→ Sua tarefa:
Extraia da resenha, sem nenhuma alteração, o trecho que abre com as palavras que contêm "Essa foi, sem" e fecha com "foi tão intenso.".

→ Texto extraído:
----------------

O FUNDO É APENAS O COMEÇO

Neal Shusterman

Editora: Valentina

Páginas: 272

Ano: 2018

Sinopse:

Uma poderosa jornada da mente humana, um mergulho profundo nas águas da doença mental. CADEN BOSCH está a bordo de um navio que ruma ao ponto mais remoto da Terra: Challenger Deep, uma depressão marinha situada a sudoeste da Fossa das Marianas. CADEN BOSCH é um aluno brilhante do ensino médio, cujos amigos estão começando a notar seu comportamento estranho. CADEN BOSCH é designado o artista de plantão do navio, para documentar a viagem com desenhos. CADEN BOSCH finge entrar para a equipe de corrida da escola, mas na verdade passa os dias caminhando quilômetros, absorto em pensamentos. CADEN BOSCH está dividido entre sua lealdade ao capitão e a tentação de se amotinar. CADEN BOSCH está dilacerado. Cativante e poderoso, O Fundo é Apenas o Começo é um romance que permanece muito além da última página, um pungente tour de force de um dos mais admirados autores contemporâneos da ficção jovem adulta.

“As coisas que sinto não podem ser traduzidas em palavras, ou, se podem, são palavras numa língua que ninguém pode compreender. Minhas emoções têm o dom bíblico de falar em idiomas desconhecidos.”

(Página 13)

Essa foi, sem dúvida, uma das melhores e mais difíceis leituras que fiz em 2018.

A resenha demorou a sair porque é bem complicado falar de um assunto que não se domina, embora na vida real eu tenha visto de perto um pouco – bem pouco mesmo – do que o nosso psicológico é capaz.

O Fundo é Apenas o Começo do premiado autor Neal Shusterman me arremessou dentro da mente caótica de um jovem transtornado, tornando a experiência da leitura completamente nova e difícil de colocar no papel. “Sentir na pele” a história nunca foi tão intenso.

----------------

Linhas extraídas
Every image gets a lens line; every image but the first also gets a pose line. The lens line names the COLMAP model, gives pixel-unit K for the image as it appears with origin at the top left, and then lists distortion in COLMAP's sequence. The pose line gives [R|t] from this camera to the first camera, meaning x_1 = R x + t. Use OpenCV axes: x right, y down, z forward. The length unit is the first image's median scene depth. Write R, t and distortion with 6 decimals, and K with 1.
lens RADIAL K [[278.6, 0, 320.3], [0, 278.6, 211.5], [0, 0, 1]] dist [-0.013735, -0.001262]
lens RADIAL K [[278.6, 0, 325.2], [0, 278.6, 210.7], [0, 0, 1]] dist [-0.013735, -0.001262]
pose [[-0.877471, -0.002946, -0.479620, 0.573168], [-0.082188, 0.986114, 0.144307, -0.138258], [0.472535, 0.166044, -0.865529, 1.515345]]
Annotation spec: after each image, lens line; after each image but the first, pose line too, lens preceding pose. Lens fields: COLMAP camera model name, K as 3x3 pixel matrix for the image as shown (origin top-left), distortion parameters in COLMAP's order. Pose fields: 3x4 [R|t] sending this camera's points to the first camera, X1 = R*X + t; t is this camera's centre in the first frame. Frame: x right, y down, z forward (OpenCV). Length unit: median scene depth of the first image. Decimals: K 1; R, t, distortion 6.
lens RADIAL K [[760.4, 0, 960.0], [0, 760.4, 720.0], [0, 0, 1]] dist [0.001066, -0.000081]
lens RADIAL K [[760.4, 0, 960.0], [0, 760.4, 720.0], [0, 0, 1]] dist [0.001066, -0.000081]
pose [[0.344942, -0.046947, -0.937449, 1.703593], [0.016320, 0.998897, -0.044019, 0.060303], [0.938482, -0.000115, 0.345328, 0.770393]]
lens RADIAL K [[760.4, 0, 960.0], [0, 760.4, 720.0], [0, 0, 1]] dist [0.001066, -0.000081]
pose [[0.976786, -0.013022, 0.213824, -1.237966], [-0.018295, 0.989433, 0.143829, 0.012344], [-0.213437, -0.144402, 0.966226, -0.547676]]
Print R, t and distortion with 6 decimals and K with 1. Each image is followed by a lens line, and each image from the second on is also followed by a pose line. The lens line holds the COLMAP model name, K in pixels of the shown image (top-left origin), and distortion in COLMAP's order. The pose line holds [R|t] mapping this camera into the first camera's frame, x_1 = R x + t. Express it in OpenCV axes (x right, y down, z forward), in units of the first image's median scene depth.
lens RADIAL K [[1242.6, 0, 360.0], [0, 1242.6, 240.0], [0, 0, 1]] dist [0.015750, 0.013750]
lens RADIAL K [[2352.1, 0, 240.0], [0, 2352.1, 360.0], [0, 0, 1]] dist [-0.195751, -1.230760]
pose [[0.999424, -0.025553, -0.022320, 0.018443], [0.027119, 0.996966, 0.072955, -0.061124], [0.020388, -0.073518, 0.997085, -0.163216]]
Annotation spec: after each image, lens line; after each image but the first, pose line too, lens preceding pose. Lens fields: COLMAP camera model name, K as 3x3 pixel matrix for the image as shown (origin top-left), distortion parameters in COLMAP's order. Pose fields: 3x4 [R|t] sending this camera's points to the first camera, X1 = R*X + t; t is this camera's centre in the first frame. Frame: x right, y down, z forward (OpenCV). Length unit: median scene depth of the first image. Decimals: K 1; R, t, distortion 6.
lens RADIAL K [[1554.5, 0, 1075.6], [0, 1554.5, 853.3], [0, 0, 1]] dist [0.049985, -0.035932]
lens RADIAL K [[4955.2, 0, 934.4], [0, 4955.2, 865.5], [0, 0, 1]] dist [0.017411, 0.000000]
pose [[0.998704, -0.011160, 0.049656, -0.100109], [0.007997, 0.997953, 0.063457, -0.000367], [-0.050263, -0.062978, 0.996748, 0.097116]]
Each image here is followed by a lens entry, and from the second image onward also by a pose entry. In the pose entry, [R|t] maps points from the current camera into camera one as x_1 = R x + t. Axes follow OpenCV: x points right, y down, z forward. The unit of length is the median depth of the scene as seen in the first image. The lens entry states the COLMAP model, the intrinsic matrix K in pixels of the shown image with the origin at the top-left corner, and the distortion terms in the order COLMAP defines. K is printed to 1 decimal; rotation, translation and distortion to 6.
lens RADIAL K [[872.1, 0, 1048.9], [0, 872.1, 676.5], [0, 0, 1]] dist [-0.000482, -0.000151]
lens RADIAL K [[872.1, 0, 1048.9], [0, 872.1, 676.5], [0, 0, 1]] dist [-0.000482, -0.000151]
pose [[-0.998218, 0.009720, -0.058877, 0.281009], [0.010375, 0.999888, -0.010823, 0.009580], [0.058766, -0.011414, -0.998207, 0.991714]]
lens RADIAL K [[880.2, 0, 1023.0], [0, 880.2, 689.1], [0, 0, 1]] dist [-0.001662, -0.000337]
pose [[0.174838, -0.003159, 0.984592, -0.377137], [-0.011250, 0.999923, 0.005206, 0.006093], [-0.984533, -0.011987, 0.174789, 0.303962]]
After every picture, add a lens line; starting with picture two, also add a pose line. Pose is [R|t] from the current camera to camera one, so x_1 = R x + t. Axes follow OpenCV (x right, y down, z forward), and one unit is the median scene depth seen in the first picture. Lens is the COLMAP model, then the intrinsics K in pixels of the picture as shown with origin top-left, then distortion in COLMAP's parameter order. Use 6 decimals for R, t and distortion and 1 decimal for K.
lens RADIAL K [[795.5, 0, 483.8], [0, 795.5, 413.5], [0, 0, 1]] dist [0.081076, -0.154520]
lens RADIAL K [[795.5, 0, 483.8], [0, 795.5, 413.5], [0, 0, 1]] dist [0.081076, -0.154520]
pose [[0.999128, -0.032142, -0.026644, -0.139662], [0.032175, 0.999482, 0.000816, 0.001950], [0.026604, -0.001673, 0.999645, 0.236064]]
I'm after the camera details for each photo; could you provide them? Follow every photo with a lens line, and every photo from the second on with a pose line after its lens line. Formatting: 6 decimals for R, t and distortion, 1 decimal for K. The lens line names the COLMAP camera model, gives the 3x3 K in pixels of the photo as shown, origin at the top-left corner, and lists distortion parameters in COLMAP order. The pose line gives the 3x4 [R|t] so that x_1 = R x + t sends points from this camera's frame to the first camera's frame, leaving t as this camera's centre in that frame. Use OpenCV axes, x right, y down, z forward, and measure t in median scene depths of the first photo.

----------------

→ Solução do exercício:
Essa foi, sem dúvida, uma das melhores e mais difíceis leituras que fiz em 2018.

A resenha demorou a sair porque é bem complicado falar de um assunto que não se domina, embora na vida real eu tenha visto de perto um pouco – bem pouco mesmo – do que o nosso psicológico é capaz.

O Fundo é Apenas o Começo do premiado autor Neal Shusterman me arremessou dentro da mente caótica de um jovem transtornado, tornando a experiência da leitura completamente nova e difícil de colocar no papel. “Sentir na pele” a história nunca foi tão intenso.